[Recorded data]
☆ ☆ ☆ ☆

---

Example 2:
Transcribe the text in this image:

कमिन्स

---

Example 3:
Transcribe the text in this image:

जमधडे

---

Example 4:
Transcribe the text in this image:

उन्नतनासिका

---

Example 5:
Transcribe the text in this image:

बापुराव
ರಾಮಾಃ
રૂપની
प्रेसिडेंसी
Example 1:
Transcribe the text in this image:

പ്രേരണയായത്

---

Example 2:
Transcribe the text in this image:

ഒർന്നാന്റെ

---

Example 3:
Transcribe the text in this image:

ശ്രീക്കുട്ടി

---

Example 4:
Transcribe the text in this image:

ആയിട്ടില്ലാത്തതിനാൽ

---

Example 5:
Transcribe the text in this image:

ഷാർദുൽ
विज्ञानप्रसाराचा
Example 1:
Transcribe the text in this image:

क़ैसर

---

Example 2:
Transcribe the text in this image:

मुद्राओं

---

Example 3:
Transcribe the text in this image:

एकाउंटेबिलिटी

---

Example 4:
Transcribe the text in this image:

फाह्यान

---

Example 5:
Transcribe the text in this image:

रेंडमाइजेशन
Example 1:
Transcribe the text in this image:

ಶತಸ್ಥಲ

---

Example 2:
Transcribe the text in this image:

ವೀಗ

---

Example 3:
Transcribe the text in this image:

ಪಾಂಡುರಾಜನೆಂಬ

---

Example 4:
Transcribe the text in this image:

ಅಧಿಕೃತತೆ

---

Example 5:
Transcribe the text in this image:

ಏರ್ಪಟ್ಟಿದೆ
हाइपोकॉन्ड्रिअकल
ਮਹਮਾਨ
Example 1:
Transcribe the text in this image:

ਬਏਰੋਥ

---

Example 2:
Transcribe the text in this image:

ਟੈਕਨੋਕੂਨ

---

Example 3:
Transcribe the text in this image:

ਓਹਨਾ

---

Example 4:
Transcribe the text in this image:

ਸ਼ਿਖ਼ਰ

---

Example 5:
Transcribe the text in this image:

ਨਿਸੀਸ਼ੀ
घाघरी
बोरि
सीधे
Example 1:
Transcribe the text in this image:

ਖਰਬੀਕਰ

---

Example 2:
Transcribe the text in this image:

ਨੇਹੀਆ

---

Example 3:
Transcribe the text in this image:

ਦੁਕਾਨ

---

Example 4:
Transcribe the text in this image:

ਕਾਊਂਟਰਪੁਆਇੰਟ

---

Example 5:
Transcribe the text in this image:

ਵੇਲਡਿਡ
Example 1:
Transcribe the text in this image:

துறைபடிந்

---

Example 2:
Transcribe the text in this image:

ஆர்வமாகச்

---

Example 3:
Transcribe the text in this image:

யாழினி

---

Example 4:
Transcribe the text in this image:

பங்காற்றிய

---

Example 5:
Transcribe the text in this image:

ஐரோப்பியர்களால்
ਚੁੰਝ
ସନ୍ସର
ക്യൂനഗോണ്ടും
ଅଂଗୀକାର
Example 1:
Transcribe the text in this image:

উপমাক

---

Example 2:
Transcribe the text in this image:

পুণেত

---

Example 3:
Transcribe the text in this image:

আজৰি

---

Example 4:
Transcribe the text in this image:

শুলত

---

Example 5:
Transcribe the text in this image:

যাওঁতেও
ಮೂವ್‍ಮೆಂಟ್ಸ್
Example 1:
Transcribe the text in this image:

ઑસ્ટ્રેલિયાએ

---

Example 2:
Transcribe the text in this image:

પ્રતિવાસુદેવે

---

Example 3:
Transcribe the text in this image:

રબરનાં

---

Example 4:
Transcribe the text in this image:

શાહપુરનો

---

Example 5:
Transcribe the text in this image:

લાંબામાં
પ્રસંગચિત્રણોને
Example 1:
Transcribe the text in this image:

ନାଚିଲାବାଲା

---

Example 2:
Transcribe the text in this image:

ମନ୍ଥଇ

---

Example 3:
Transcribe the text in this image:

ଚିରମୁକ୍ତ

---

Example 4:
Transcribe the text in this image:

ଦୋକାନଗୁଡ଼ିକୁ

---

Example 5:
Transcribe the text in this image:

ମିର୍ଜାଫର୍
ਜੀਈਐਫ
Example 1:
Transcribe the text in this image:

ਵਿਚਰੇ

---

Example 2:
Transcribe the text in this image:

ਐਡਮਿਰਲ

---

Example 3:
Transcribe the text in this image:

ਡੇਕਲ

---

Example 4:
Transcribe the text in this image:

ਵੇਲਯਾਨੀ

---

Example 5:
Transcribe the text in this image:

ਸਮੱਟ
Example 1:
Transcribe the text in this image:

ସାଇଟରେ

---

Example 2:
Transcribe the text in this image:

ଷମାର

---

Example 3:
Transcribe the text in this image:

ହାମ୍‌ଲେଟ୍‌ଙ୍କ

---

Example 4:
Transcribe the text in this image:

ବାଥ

☆ ☆ ☆ ☆

*WORK TO COMPLETE:* All records above must be printed again, exactly.

*ANSWER SPACE:*
---

Example 2:
Transcribe the text in this image:

कमिन्स

---

Example 3:
Transcribe the text in this image:

जमधडे

---

Example 4:
Transcribe the text in this image:

उन्नतनासिका

---

Example 5:
Transcribe the text in this image:

बापुराव
ರಾಮಾಃ
રૂપની
प्रेसिडेंसी
Example 1:
Transcribe the text in this image:

പ്രേരണയായത്

---

Example 2:
Transcribe the text in this image:

ഒർന്നാന്റെ

---

Example 3:
Transcribe the text in this image:

ശ്രീക്കുട്ടി

---

Example 4:
Transcribe the text in this image:

ആയിട്ടില്ലാത്തതിനാൽ

---

Example 5:
Transcribe the text in this image:

ഷാർദുൽ
विज्ञानप्रसाराचा
Example 1:
Transcribe the text in this image:

क़ैसर

---

Example 2:
Transcribe the text in this image:

मुद्राओं

---

Example 3:
Transcribe the text in this image:

एकाउंटेबिलिटी

---

Example 4:
Transcribe the text in this image:

फाह्यान

---

Example 5:
Transcribe the text in this image:

रेंडमाइजेशन
Example 1:
Transcribe the text in this image:

ಶತಸ್ಥಲ

---

Example 2:
Transcribe the text in this image:

ವೀಗ

---

Example 3:
Transcribe the text in this image:

ಪಾಂಡುರಾಜನೆಂಬ

---

Example 4:
Transcribe the text in this image:

ಅಧಿಕೃತತೆ

---

Example 5:
Transcribe the text in this image:

ಏರ್ಪಟ್ಟಿದೆ
हाइपोकॉन्ड्रिअकल
ਮਹਮਾਨ
Example 1:
Transcribe the text in this image:

ਬਏਰੋਥ

---

Example 2:
Transcribe the text in this image:

ਟੈਕਨੋਕੂਨ

---

Example 3:
Transcribe the text in this image:

ਓਹਨਾ

---

Example 4:
Transcribe the text in this image:

ਸ਼ਿਖ਼ਰ

---

Example 5:
Transcribe the text in this image:

ਨਿਸੀਸ਼ੀ
घाघरी
बोरि
सीधे
Example 1:
Transcribe the text in this image:

ਖਰਬੀਕਰ

---

Example 2:
Transcribe the text in this image:

ਨੇਹੀਆ

---

Example 3:
Transcribe the text in this image:

ਦੁਕਾਨ

---

Example 4:
Transcribe the text in this image:

ਕਾਊਂਟਰਪੁਆਇੰਟ

---

Example 5:
Transcribe the text in this image:

ਵੇਲਡਿਡ
Example 1:
Transcribe the text in this image:

துறைபடிந்

---

Example 2:
Transcribe the text in this image:

ஆர்வமாகச்

---

Example 3:
Transcribe the text in this image:

யாழினி

---

Example 4:
Transcribe the text in this image:

பங்காற்றிய

---

Example 5:
Transcribe the text in this image:

ஐரோப்பியர்களால்
ਚੁੰਝ
ସନ୍ସର
ക്യൂനഗോണ്ടും
ଅଂଗୀକାର
Example 1:
Transcribe the text in this image:

উপমাক

---

Example 2:
Transcribe the text in this image:

পুণেত

---

Example 3:
Transcribe the text in this image:

আজৰি

---

Example 4:
Transcribe the text in this image:

শুলত

---

Example 5:
Transcribe the text in this image:

যাওঁতেও
ಮೂವ್‍ಮೆಂಟ್ಸ್
Example 1:
Transcribe the text in this image:

ઑસ્ટ્રેલિયાએ

---

Example 2:
Transcribe the text in this image:

પ્રતિવાસુદેવે

---

Example 3:
Transcribe the text in this image:

રબરનાં

---

Example 4:
Transcribe the text in this image:

શાહપુરનો

---

Example 5:
Transcribe the text in this image:

લાંબામાં
પ્રસંગચિત્રણોને
Example 1:
Transcribe the text in this image:

ନାଚିଲାବାଲା

---

Example 2:
Transcribe the text in this image:

ମନ୍ଥଇ

---

Example 3:
Transcribe the text in this image:

ଚିରମୁକ୍ତ

---

Example 4:
Transcribe the text in this image:

ଦୋକାନଗୁଡ଼ିକୁ

---

Example 5:
Transcribe the text in this image:

ମିର୍ଜାଫର୍
ਜੀਈਐਫ
Example 1:
Transcribe the text in this image:

ਵਿਚਰੇ

---

Example 2:
Transcribe the text in this image:

ਐਡਮਿਰਲ

---

Example 3:
Transcribe the text in this image:

ਡੇਕਲ

---

Example 4:
Transcribe the text in this image:

ਵੇਲਯਾਨੀ

---

Example 5:
Transcribe the text in this image:

ਸਮੱਟ
Example 1:
Transcribe the text in this image:

ସାଇଟରେ

---

Example 2:
Transcribe the text in this image:

ଷମାର

---

Example 3:
Transcribe the text in this image:

ହାମ୍‌ଲେଟ୍‌ଙ୍କ

---

Example 4:
Transcribe the text in this image:

ବାଥ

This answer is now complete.